Solver for semidefinite programs (SDP's) with unit diagonal constraints.

SYNOPSIS ^

function [Y, problem, S] = elliptope_SDP(A, p, Y0)

DESCRIPTION ^

 Solver for semidefinite programs (SDP's) with unit diagonal constraints.
 
 function [Y, problem, S] = elliptope_SDP(A)
 function [Y, problem, S] = elliptope_SDP(A, p)
 function [Y, problem, S] = elliptope_SDP(A, p, Y0)

 A is a real, symmetric matrix of size n.

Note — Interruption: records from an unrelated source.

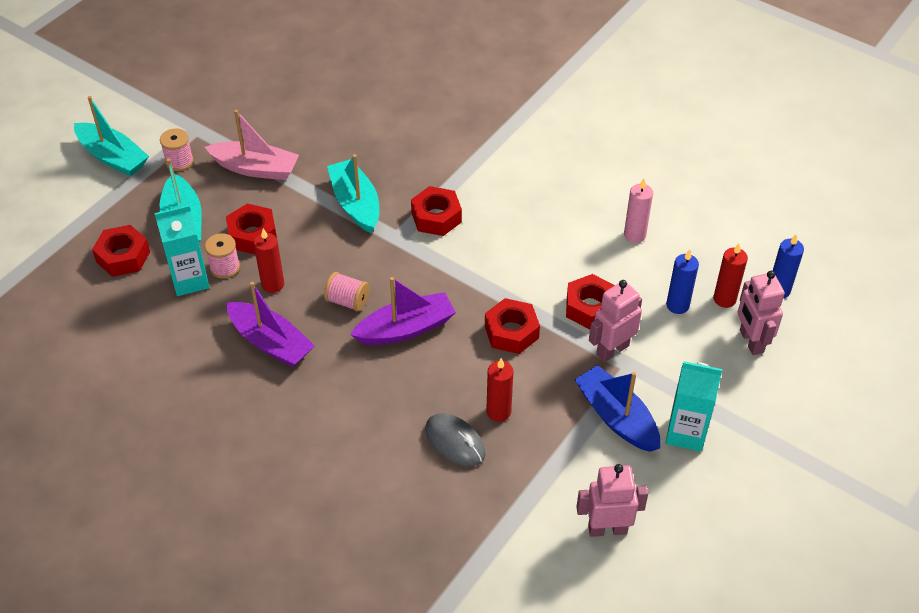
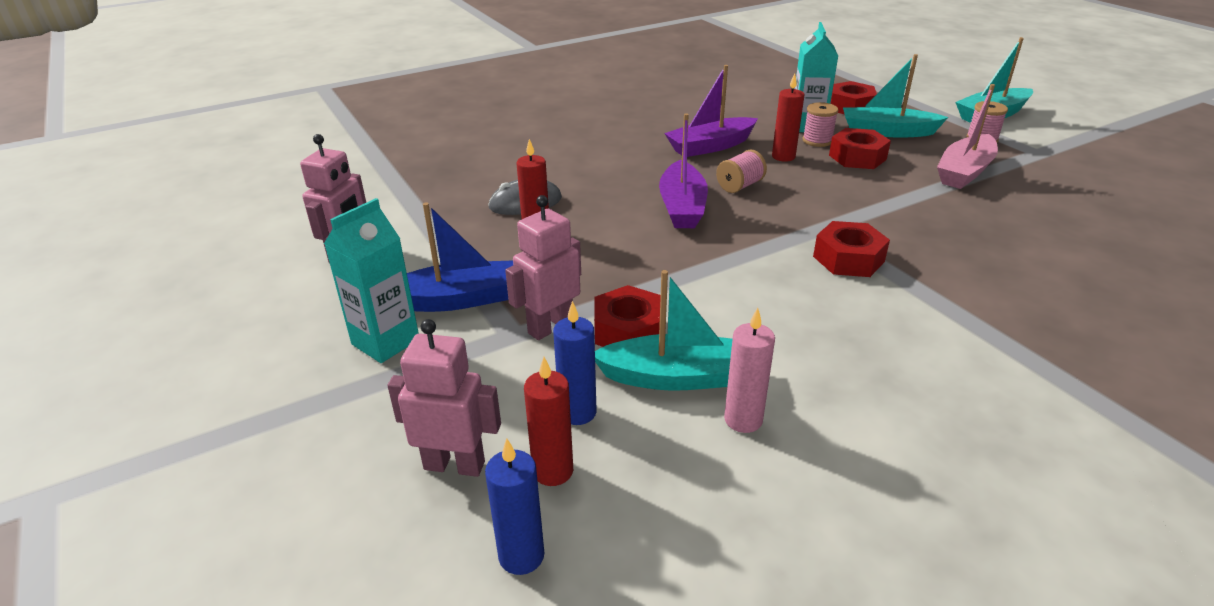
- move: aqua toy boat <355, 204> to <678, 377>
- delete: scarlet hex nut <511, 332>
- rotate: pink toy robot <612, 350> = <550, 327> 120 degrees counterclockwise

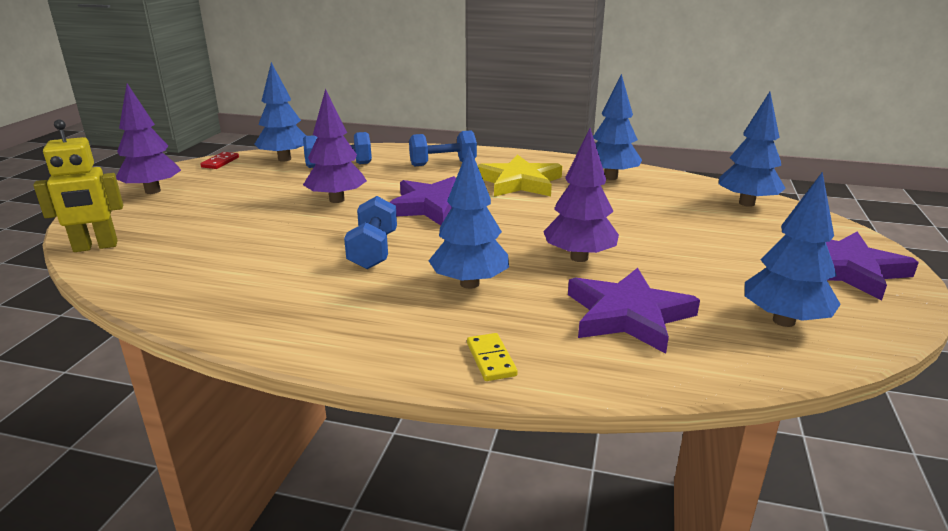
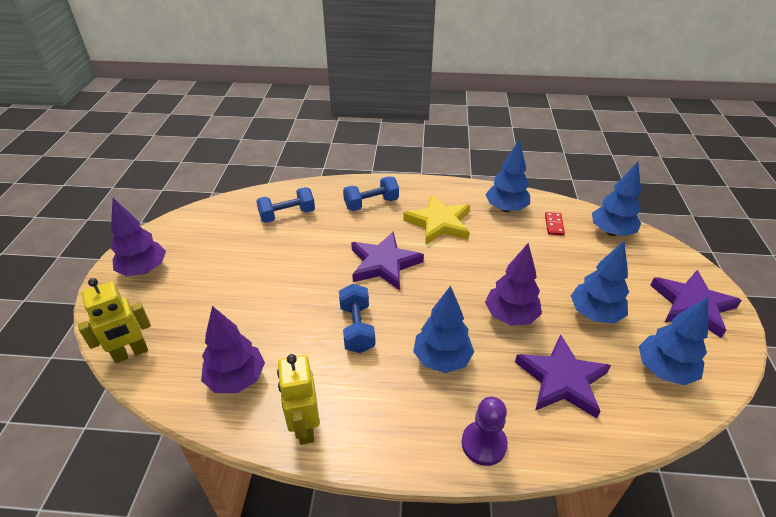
- move: scarlet domino piece <220, 162> to <554, 225>
- move: cobalt tree <284, 159> to <594, 314>
- move: violet tree <337, 200> to <236, 379>
- replace: yellow domino piece <491, 359> to violet pawn <484, 444>
- insert: yellow toy robot <304, 428>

 This function uses a local optimization method in Manopt to solve the SDP

   min_X  trace(A*X)  s.t.  diag(X) = 1 and X is positive semidefinite.

 In practice, the symmetric matrix X of size n is parameterized
 as X = Y*Y', where Y has size n x p. By default, p is taken large enough
 (about sqrt(2n)) to ensure that there exists an optimal X whose rank is
 smaller than p. This ensures that the SDP is equivalent to the new
 problem in Y:

   min_Y  trace(Y'*A*Y)  s.t.  diag(Y*Y') = 1.

 The constraints on Y require each row of Y to have unit norm, which is
 why Manopt is appropriate software to solve this problem. An optional
 initial guess can be specified via the input Y0.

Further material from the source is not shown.